The numbers say that fewer than 30 percent of trips to work in the city center are in single-occupancy vehicles (SOV) (47 percent of commuters take transit, 9 percent walk or bike, and the rest find other means).
Seattle is also the fastest-growing city in the United States. It added 45,000 jobs between 2010 and 2016, yet increased SOV trips only 3 percent. Seventy percent of new commuters take transit while the rest carpool, bike, walk, and telework.
Work toward reducing drive alone rates in Seattle started all the way back in 1991, when Washington State passed the Commute Trip Reduction (CTR) law, to discourage solo driving and encourage other commuting modes at businesses. Since then, the state and city have passed many measures and improvements, including a bus tunnel, a growth-management act, regional transit legislation, and light rail in 1996.

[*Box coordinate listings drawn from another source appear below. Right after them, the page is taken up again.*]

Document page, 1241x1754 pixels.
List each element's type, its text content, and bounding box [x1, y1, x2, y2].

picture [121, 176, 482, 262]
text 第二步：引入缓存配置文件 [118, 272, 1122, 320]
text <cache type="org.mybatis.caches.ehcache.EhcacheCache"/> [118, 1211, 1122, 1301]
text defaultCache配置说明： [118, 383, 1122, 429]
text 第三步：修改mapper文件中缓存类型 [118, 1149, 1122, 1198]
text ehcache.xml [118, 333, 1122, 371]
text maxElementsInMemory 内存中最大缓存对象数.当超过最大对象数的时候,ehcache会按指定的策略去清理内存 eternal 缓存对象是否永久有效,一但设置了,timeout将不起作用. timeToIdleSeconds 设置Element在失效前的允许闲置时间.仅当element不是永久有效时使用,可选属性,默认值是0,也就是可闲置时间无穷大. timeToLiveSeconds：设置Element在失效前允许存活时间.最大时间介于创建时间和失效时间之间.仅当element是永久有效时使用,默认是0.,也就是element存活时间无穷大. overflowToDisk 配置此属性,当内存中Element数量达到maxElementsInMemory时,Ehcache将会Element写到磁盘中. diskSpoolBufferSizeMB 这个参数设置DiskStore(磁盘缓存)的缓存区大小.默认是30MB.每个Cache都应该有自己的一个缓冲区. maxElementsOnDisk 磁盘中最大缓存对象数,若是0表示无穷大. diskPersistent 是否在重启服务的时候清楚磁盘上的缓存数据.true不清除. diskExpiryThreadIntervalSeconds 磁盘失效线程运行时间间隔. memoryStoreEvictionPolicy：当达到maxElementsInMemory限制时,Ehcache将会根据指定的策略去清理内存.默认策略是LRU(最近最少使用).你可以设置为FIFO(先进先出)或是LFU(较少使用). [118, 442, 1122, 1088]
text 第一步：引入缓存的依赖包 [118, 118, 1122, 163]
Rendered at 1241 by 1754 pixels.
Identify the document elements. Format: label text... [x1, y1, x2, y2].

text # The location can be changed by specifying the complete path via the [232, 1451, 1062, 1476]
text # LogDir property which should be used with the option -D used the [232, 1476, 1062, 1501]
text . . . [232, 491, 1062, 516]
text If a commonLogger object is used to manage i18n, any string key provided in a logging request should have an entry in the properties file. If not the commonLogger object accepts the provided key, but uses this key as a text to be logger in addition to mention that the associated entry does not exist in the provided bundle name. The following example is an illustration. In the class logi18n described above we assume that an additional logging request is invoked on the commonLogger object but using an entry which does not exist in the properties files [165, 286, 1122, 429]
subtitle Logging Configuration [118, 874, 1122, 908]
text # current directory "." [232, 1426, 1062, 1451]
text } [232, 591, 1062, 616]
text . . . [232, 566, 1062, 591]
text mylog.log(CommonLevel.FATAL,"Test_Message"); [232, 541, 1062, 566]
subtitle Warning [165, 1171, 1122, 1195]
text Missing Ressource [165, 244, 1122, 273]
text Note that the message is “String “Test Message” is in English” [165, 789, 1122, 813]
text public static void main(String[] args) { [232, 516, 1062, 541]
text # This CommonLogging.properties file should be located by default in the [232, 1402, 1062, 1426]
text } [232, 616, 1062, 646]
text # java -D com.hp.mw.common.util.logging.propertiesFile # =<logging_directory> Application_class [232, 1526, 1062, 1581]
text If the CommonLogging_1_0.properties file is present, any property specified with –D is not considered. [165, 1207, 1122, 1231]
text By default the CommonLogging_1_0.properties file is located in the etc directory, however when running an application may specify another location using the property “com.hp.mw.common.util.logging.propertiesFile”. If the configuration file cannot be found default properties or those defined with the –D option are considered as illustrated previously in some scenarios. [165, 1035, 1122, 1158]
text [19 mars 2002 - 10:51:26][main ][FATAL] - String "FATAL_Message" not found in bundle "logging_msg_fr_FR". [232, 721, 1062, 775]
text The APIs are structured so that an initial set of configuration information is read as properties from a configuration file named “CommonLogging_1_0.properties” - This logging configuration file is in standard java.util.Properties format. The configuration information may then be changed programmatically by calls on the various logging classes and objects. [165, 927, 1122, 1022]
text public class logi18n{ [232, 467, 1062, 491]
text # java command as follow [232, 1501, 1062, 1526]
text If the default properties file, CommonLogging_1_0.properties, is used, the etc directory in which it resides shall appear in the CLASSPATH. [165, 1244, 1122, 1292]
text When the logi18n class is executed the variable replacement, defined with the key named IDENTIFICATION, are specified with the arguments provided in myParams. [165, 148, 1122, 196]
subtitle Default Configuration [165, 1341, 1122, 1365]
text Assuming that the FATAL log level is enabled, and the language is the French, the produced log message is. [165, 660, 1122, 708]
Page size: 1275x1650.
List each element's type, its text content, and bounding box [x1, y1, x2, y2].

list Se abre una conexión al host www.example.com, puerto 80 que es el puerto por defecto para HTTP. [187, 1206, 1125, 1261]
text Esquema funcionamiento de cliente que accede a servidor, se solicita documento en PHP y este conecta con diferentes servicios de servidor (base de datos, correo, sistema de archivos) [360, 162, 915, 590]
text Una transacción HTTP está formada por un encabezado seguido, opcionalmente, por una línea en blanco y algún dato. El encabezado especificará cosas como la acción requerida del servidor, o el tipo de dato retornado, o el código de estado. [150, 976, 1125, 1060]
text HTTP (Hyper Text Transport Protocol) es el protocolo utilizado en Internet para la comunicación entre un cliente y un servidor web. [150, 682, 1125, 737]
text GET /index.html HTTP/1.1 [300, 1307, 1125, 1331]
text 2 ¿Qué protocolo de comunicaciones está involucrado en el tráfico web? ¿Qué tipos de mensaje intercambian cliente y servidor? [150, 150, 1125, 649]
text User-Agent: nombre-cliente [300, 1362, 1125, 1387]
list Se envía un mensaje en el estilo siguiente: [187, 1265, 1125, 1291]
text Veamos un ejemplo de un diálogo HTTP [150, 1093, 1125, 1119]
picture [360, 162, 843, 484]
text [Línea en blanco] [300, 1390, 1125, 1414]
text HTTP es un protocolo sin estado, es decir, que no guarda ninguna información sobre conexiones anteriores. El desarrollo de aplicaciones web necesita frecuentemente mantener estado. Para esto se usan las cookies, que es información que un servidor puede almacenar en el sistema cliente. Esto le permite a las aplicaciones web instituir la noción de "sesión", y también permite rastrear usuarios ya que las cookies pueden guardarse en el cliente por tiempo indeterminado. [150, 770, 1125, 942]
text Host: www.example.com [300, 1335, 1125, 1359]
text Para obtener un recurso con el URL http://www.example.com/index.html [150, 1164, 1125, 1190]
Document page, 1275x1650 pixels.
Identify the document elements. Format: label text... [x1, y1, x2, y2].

While the CTR law prescribes targets, the state program allows cities and regions to set their own goals. So within Seattle, different districts have different goals, with more rigorous targets for urban areas with better public transit. Areas in the midst of growth become a focus of efforts to avoid the new cars that can accompany growth.
Seattle spends only about $300,000 a year for its CTR program. Coordination with large employers do the rest. The law says only that employers make a “good-faith effort to reduce” drive alone commutes by 10 percent, with “no time period” mandated. Many employers do this through subsidized transit passes, charging daily rates for parking, or even by paying employees a few dollars a day not to drive.
For businesses, CTR cuts down the cost of parking and the size of parking lots required, which provides social and environmental benefits.